Oxenius Annette, McLean Angela R, Fischer Marek, Price David A, Dawson Sarah J, Hafner Roland, Schneider Christine, Joller Helen, Hirschel Bernard, Phillips Rodney E, Weber Rainer, Günthard Huldrych F
Nuffield Department of Clinical Medicine, University of Oxford, John Radcliffe Hospital, Oxford OX3 9DU, UK.
J Virol. 2002 Oct;76(20):10169-76. doi: 10.1128/jvi.76.20.10169-10176.2002.
There is a continuing search for better ways to use existing drugs against human immunodeficiency virus (HIV). One idea is to use short therapy interruptions to "autovaccinate" HIV-infected patients. A group of 13 chronically HIV-infected patients enrolled in a trial of such so-called structured treatment interruptions (STIs) were intensively studied with respect to their viral load (VL) and HIV-specific CD8+ T-cell (cytotoxic T-lymphocyte [CTL]) responses. We found that 10 of the 13 patients had plateau VLs after STIs that were lower than their pretreatment VLs. While viral rebound rates became lower over STIs, there were no changes in clearance rates. Although numbers of CTLs did increase over the same time that viral rebounds decreased, there was no correlation between CTL count and either viral rebound rates or clearance rates. Finally, we asked whether absolute numbers of or changes in numbers of CTLs predict plateau VLs after STIs. No measure of CTLs was able to predict plateau VLs. Thus, there was no signature in these data of an important contribution to virological control from HIV-specific CD8+ T lymphocytes.
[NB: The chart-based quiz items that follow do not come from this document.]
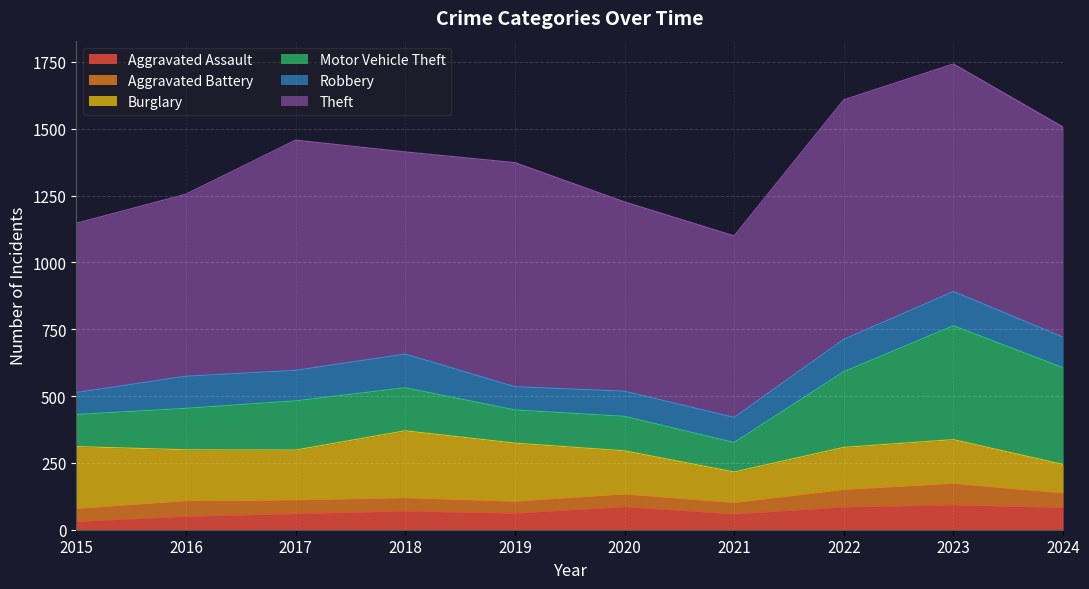

What is the spread (max minus min) of values at 2022?

830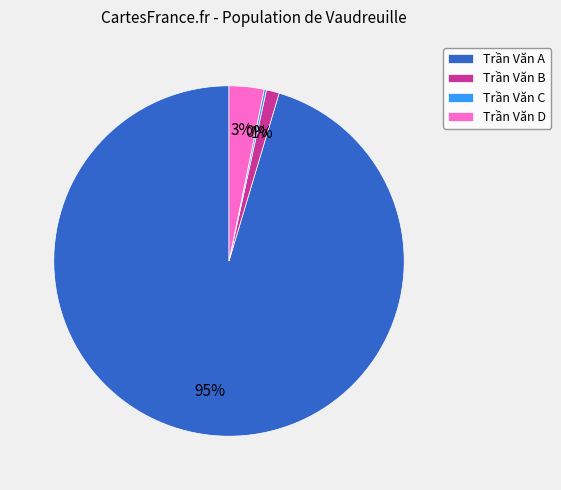

What percentage is the Trần Văn B slice, to the nearest percent?

1%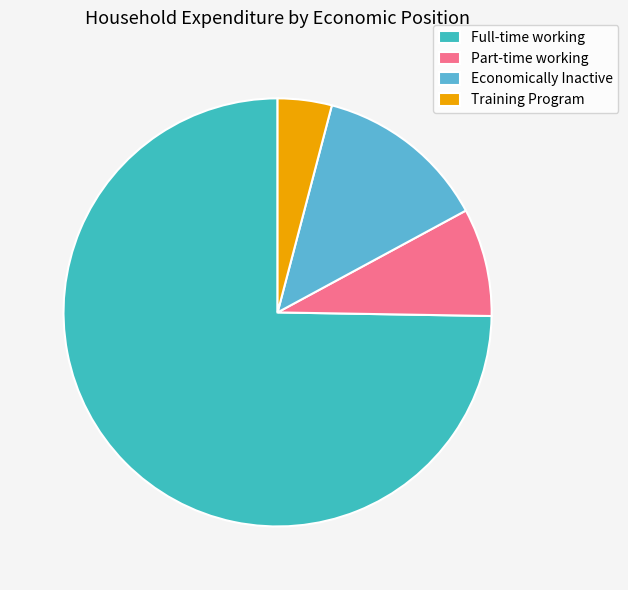

Between Part-time working and Training Program, which is larger?

Part-time working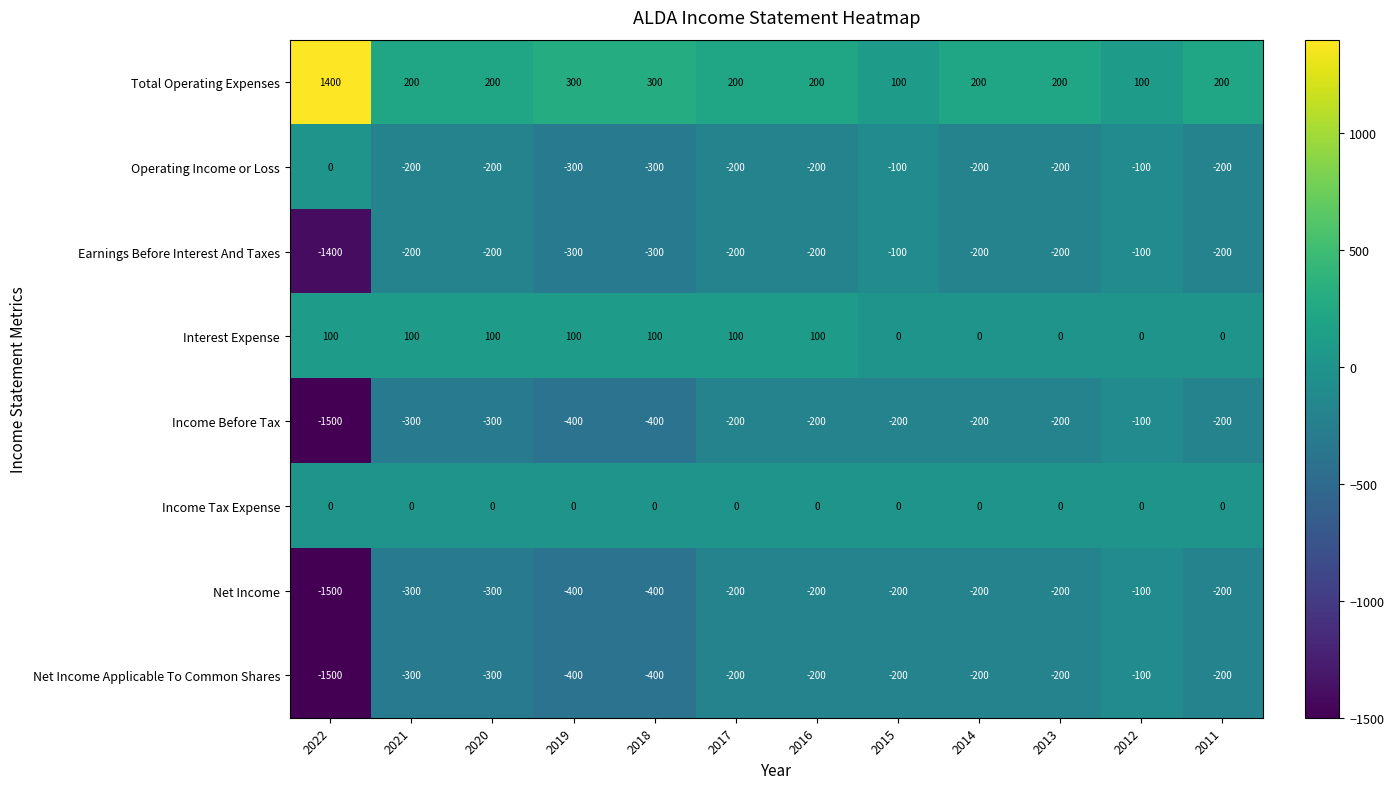

At which label does Net Income Applicable To Common Shares first exceed -200?

2012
人们一直在寻找更好地使用现有抗人类免疫缺陷病毒(HIV)药物的方法。一种想法是利用短期治疗中断来对HIV感染患者进行“自体疫苗接种”。一组13名长期感染HIV的患者参与了一项所谓的结构化治疗中断(STIs)试验,研究人员对他们的病毒载量(VL)和HIV特异性CD8 + T细胞(细胞毒性T淋巴细胞[CTL])反应进行了深入研究。我们发现,13名患者中有10名在STIs后的VL平台期低于其治疗前的VL。虽然在STIs期间病毒反弹率降低,但清除率没有变化。尽管在病毒反弹减少的同一时间内CTL数量确实增加了,但CTL计数与病毒反弹率或清除率之间没有相关性。最后,我们询问CTL的绝对数量或数量变化是否能预测STIs后的VL平台期。没有任何CTL指标能够预测VL平台期。因此,这些数据中没有迹象表明HIV特异性CD8 + T淋巴细胞对病毒学控制有重要贡献。